Besson has also never demonstrated much patience with slow simmer suspense. He certainly doesn’t here. Even the average Marvel Studios origin movie, where the directors know all too well that the fanboys are champing at the bit for the hero to get powers and get into costume, take their time more than Besson does here. After a brief, unnerving and gravity-defying (cough – “Inception”) convulsion, Ms. Johansson has shed all trace of her dumb bunny party girl persona and is ready to start kicking ass.

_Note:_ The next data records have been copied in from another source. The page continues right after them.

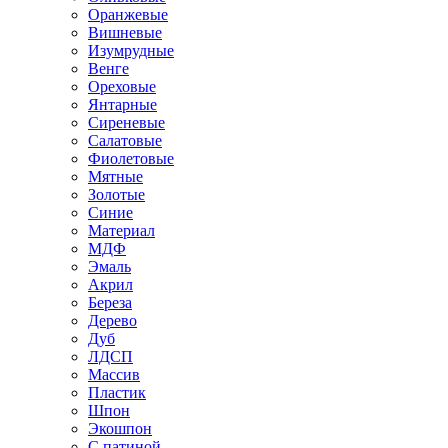
Оранжевые
Вишневые
Изумрудные
Венге
Ореховые
Янтарные
Сиреневые
Салатовые
Фиолетовые
Мятные
Золотые
Синие
Материал
МДФ
Эмаль
Акрил
Береза
Дерево
Дуб
ЛДСП
Массив
Пластик
Шпон
Экошпон
С патиной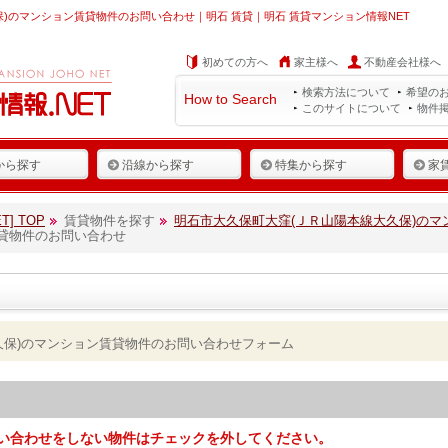
)のマンション賃貸物件のお問い合わせ｜明石 賃貸｜明石 賃貸マンション情報NET
初めての方へ
家主様へ
不動産会社様へ
検索方法について
希望の
How to Search
このサイトについて
物件
から探す
沿線から探す
特集から探す
家
] TOP
賃貸物件を探す
明石市大久保町大窪(ＪＲ山陽本線大久保)のマ
賃貸物件のお問い合わせ
久保)のマンション賃貸物件のお問い合わせフォーム
い合わせをしない物件はチェックを外してください。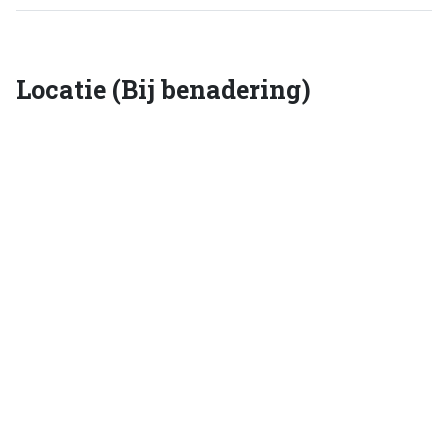
Locatie (Bij benadering)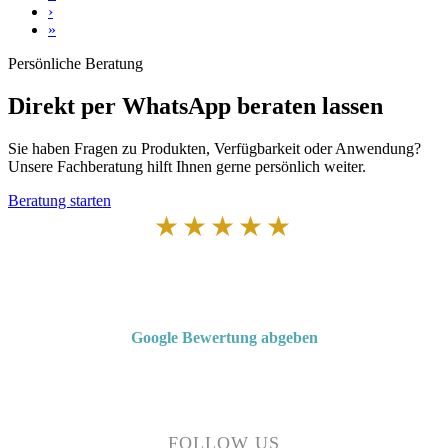
›
»
Persönliche Beratung
Direkt per WhatsApp beraten lassen
Sie haben Fragen zu Produkten, Verfügbarkeit oder Anwendung?
Unsere Fachberatung hilft Ihnen gerne persönlich weiter.
Beratung starten
★★★★★
Von Kunden empfohlen
4,7 von 5 Sternen bei Google
Google Bewertung abgeben
Über 50 Jahre Erfahrung – bewertet von unseren Kunden auf Google.
FOLLOW US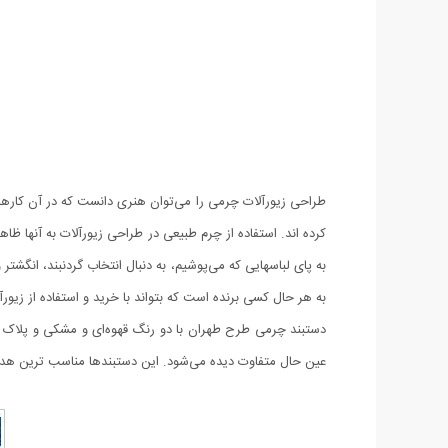
طراحی زیورآلات چرمی را می‌توان هنری دانست که در آن کارهای ب
کرده اند. استفاده از چرم طبیعی در طراحی زیورآلات به آنها 
به پای لباسهایی که می‌پوشیم، به دنبال انتخاب گردنبند، انگش
به هر حال کسی برنده است که بتواند با خرید‌ و استفاده از زیو
دستبند چرمی طرح طهران با دو رنگ قهوه‌ای و مشکی و پلاک ناز
عین حال متفاوت دیده می‌شود. این دستبندها مناسب ترین ه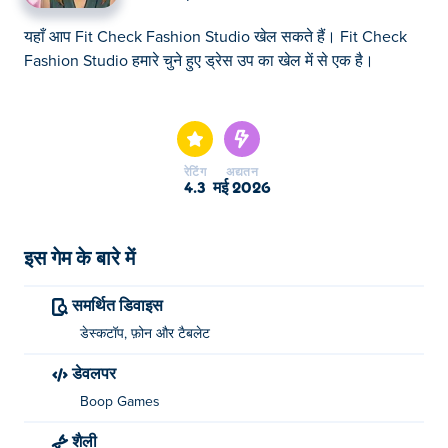
यहाँ आप Fit Check Fashion Studio खेल सकते हैं। Fit Check
Fashion Studio हमारे चुने हुए ड्रेस उप का खेल में से एक है।
यहाँ आप Fit Check Fashion Studio खेल सकते हैं। Fit Check
Fashion Studio हमारे चुने हुए ड्रेस उप का खेल में से एक है।
रेटिंग
अद्यतन
4.3
मई 2026
इस गेम के बारे में
समर्थित डिवाइस
डेस्कटॉप, फ़ोन और टैबलेट
डेवलपर
Boop Games
शैली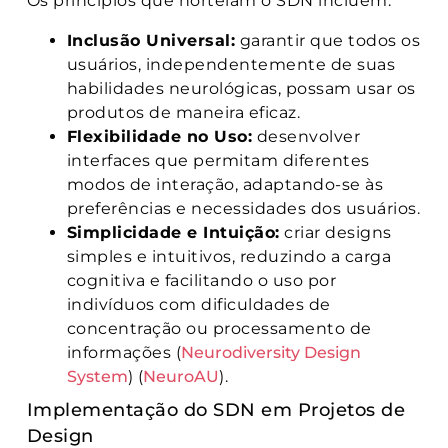
Os princípios que norteiam o SDN incluem:
Inclusão Universal:
garantir que todos os
usuários, independentemente de suas
habilidades neurológicas, possam usar os
produtos de maneira eficaz.
Flexibilidade no Uso:
desenvolver
interfaces que permitam diferentes
modos de interação, adaptando-se às
preferências e necessidades dos usuários.
Simplicidade e Intuição:
criar designs
simples e intuitivos, reduzindo a carga
cognitiva e facilitando o uso por
indivíduos com dificuldades de
concentração ou processamento de
informações (
Neurodiversity Design
System
)​​ (
NeuroAU
)​.
Implementação do SDN em Projetos de
Design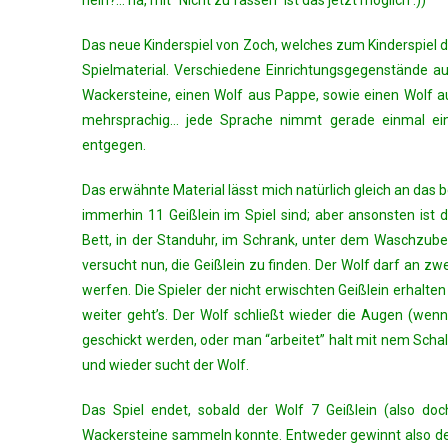
nein?… na, mit “Nicht zu fassen” ist das jetzt möglich :))
Das neue Kinderspiel von Zoch, welches zum Kinderspiel 
Spielmaterial. Verschiedene Einrichtungsgegenstände aus
Wackersteine, einen Wolf aus Pappe, sowie einen Wolf aus 
mehrsprachig… jede Sprache nimmt gerade einmal eine 
entgegen.
Das erwähnte Material lässt mich natürlich gleich an das 
immerhin 11 Geißlein im Spiel sind; aber ansonsten ist d
Bett, in der Standuhr, im Schrank, unter dem Waschzube
versucht nun, die Geißlein zu finden. Der Wolf darf an 
werfen. Die Spieler der nicht erwischten Geißlein erhal
weiter geht’s. Der Wolf schließt wieder die Augen (w
geschickt werden, oder man “arbeitet” halt mit nem Scha
und wieder sucht der Wolf.
Das Spiel endet, sobald der Wolf 7 Geißlein (also do
Wackersteine sammeln konnte. Entweder gewinnt also der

While this is going on, Besson cuts frequently to Morgan Freeman delivering a college lecture on how much brain we use. No actor on the planet can deliver more gravitas laced with self-deprecating humor than Freeman, which almost hides the fact that he doesn’t actually have a role here. This is virtually a throwback to the science fiction films of the fifties, when a scientist character had to explain how rockets worked, or how to kill alien invaders, and a modern audience could well find itself longing for the far wittier animated DNA lecture that informed Spielberg’s “Jurassic Park.” As it is, Besson actually uses charts and visual aids to explain what’s happening to Lucy.
But once Lucy frees herself from her captors, who might as well be wearing “Star Trek” red shirts, Besson is off and running, and he does cinematic mayhem as well as anybody. A high speed car chase through Paris features some of the most thrilling auto gags in years. The increasingly trippy special effects as Lucy’s powers expand are well-executed and fascinating to watch. Besson is never dull.
He isn’t subtle or politically correct either. If you were to take away the distraction of the science fiction gimmick, he might be criticized for implicit racism – there’s a disquieting aspect of pulp magazine, yellow peril hysteria as a slavering horde of sadistic, rape-happy Asian gangsters chases a beautiful white woman in a tight minidress. There’s a lot mumbo-jumbo interjected about time, immortality and the nature of the universe, but at its core this is a pulpy, action crime melodrama with well-intentioned delusions of grandeur.
The trailers for “Lucy,” which to give them credit show mainly footage from early in the movie, also sell a movie much closer to the Marvel Comics mold than what Besson has actually made. Darker than the advertising would suggest, as well as derivative and borderline incoherent, “Lucy” is fast-paced, well-made and surprisingly entertaining. But given that its main character has infinite brain power, this is a remarkably mindless movie.